• DIRECTIVE
Copy the lines from the one with "collector number: 21409" to the one with "locality: Steep mountains", replacing "country" with "nation" and leaving everything else unchanged.

(Stored data)
========
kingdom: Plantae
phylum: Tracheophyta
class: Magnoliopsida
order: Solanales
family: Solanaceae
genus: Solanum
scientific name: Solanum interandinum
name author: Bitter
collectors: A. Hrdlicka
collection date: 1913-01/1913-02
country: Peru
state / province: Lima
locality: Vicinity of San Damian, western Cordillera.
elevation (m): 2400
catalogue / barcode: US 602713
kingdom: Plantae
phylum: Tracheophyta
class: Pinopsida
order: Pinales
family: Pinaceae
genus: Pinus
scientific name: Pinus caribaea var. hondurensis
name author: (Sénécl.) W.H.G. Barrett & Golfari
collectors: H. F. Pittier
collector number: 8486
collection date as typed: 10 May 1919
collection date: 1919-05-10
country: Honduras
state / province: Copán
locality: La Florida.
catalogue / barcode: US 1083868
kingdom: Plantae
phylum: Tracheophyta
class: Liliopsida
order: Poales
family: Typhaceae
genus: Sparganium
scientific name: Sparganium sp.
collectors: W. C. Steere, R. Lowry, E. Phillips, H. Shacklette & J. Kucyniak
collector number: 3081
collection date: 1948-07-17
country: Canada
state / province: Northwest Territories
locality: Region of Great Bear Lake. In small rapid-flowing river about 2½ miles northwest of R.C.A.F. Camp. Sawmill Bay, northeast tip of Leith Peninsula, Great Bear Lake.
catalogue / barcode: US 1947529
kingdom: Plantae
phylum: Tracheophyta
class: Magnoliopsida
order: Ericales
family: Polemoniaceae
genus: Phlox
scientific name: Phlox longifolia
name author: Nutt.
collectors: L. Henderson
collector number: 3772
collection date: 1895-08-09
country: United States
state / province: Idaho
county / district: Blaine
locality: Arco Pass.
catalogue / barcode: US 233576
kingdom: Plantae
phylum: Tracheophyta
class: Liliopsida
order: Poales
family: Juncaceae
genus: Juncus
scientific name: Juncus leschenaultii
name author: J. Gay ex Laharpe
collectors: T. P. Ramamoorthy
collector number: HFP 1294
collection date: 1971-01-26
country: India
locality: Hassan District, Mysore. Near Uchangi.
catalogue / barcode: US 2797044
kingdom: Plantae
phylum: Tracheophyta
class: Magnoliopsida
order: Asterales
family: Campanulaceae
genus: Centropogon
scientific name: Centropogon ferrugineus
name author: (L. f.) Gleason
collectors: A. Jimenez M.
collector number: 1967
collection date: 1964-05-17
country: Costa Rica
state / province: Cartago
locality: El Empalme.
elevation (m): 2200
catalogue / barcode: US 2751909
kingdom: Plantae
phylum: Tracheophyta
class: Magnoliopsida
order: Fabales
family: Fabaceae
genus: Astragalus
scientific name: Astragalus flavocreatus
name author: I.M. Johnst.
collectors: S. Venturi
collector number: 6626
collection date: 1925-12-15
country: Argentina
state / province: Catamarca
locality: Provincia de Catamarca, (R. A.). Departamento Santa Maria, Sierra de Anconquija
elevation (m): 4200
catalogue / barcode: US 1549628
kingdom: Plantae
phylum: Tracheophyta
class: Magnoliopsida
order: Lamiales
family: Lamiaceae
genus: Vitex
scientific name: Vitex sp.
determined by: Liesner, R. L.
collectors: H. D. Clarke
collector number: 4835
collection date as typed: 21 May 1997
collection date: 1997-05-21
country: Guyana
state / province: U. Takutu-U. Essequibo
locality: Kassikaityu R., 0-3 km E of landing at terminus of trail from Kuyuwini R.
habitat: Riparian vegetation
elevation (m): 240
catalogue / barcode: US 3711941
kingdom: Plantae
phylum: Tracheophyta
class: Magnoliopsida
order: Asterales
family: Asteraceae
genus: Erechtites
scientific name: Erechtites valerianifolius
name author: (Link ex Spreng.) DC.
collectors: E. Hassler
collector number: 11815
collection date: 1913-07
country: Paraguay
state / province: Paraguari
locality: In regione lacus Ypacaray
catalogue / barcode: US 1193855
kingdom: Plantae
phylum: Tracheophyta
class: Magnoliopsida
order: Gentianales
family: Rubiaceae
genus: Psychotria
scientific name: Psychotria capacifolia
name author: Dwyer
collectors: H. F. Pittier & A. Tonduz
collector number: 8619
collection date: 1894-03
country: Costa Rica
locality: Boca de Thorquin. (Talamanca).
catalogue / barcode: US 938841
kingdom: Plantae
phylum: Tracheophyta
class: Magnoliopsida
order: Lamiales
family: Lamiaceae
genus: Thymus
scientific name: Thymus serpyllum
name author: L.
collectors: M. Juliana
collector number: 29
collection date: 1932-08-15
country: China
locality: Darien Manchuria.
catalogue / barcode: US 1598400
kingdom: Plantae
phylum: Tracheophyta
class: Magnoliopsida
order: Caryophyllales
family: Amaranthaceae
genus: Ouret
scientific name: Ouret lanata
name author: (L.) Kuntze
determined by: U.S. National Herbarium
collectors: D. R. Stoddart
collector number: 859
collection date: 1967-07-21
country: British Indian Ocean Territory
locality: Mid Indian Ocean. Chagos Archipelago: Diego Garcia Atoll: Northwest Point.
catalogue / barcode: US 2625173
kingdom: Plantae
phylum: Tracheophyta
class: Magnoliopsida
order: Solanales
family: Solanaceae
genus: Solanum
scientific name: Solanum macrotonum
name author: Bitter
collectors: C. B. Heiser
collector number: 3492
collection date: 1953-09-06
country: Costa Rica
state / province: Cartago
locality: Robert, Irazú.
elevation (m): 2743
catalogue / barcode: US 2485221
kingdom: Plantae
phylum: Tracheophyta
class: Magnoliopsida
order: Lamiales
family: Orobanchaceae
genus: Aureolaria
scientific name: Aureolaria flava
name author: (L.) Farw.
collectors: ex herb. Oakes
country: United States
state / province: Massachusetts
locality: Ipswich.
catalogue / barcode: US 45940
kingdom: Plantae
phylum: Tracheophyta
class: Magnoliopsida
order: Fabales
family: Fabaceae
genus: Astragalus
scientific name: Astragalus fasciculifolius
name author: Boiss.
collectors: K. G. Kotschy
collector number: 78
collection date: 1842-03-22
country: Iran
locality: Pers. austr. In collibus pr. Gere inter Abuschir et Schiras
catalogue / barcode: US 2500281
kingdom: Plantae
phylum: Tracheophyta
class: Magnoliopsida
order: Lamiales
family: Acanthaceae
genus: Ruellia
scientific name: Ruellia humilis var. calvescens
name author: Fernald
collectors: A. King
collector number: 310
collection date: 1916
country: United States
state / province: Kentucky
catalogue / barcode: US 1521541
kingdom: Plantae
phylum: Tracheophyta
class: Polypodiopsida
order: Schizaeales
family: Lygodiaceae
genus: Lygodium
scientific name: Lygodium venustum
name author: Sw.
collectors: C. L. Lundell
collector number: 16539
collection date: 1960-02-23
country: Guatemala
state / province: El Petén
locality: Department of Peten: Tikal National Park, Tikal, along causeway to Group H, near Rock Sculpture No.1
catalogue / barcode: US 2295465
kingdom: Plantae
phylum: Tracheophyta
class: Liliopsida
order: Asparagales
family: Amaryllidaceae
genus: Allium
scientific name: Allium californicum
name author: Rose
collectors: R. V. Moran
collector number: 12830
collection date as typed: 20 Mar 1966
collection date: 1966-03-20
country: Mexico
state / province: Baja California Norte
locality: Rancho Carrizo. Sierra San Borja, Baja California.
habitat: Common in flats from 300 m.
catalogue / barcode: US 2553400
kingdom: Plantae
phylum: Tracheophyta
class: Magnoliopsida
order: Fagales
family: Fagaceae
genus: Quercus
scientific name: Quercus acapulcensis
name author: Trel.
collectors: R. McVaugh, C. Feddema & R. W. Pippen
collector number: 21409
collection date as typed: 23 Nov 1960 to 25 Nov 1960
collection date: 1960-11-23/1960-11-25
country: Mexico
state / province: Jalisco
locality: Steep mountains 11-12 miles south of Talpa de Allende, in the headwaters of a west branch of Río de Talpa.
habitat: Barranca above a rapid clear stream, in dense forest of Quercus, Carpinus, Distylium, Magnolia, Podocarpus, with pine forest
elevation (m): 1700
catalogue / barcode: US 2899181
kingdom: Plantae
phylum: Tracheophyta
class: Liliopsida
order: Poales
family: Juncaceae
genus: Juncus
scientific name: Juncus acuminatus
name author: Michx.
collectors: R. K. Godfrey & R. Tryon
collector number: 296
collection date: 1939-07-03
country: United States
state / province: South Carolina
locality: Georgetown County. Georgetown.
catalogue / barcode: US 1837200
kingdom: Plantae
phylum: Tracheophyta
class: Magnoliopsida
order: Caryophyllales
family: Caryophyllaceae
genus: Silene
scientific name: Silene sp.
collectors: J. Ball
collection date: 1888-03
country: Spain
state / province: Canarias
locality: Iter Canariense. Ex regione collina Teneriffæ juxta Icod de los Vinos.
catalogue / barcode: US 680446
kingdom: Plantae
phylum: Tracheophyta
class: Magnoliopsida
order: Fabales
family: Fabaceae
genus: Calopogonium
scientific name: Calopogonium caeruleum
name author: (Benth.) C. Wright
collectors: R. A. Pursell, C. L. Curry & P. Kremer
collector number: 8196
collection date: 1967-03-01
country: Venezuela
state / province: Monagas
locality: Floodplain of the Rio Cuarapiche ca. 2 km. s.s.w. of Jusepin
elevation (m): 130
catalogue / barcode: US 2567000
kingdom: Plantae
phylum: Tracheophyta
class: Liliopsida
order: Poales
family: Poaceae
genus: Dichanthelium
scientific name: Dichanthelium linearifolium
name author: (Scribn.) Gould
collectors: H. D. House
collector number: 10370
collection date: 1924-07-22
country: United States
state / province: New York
========
• FINISHED ANSWER
collector number: 21409
collection date as typed: 23 Nov 1960 to 25 Nov 1960
collection date: 1960-11-23/1960-11-25
nation: Mexico
state / province: Jalisco
locality: Steep mountains 11-12 miles south of Talpa de Allende, in the headwaters of a west branch of Río de Talpa.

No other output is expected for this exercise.